The adoption of take-home naloxone programmes, which implies a widespread distribution of the medication, has been hampered by practical and regulatory hurdles, mostly due to the fact that available products are destined for parenteral (injecting) use and that, except in Italy and more recently other countries, the medication has to be prescribed by a doctor to the person it is used on. In response to a strong increase in the number of opioid overdose deaths in the United States and Canada, special efforts to simplify and improve naloxone availability are made. While take-home naloxone programmes are implemented under medical supervision, solutions have been found to facilitate access to naloxone through its legal recognition as an emergency medication and re-scheduling (United Kingdom, Italy), repeal of prescription restrictions (Australia, Canada, France and several US states), and local and temporary exceptions for take-home programmes (Denmark, Norway).
Naloxone preparations for intranasal use, which are considered relevant for use by laypersons and non-medical responders in community-based programmes, have been available in the United States since 2015. In July 2017, following a 12-month trial, France became the first European country to authorise the marketing of a nasal naloxone spray. In November 2017, the European Commission granted authorisation for the marketing of an intranasal product across the European Economic Area, which in addition to the European Union includes Iceland, Lichtenstein and Norway.

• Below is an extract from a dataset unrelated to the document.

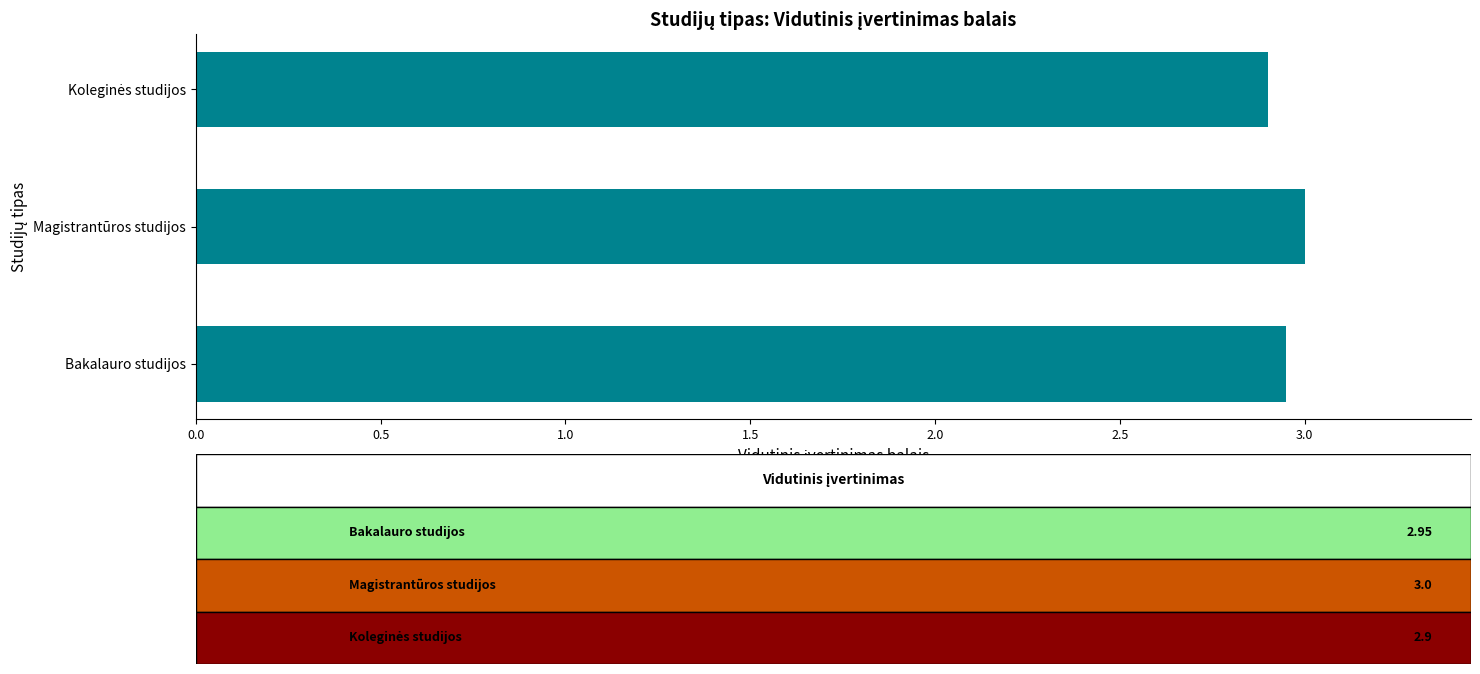

What is the smallest value displayed?

2.9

With increasing implementation of take-home naloxone programmes, the evidence base as to their effectiveness is growing (Espelt et al., 2017). A modelling study assessing the distribution of naloxone to 30 % of heroin users, in a UK cost context, estimated a decrease of overdose deaths by around 6.6 % and confirmed a high level of cost-effectiveness (Langham et al., 2018).
Naloxone image by Intropin (Own work) [CC-BY-3.0], via Wikimedia Commons
(1) In this analysis, the term ‘overdose deaths’ refers to deaths that are caused directly by the consumption of one or more illicit drug. Generally, overdose deaths occur shortly after the consumption of the substance(s). These deaths are also known as ‘poisonings’ or ‘drug-induced deaths’.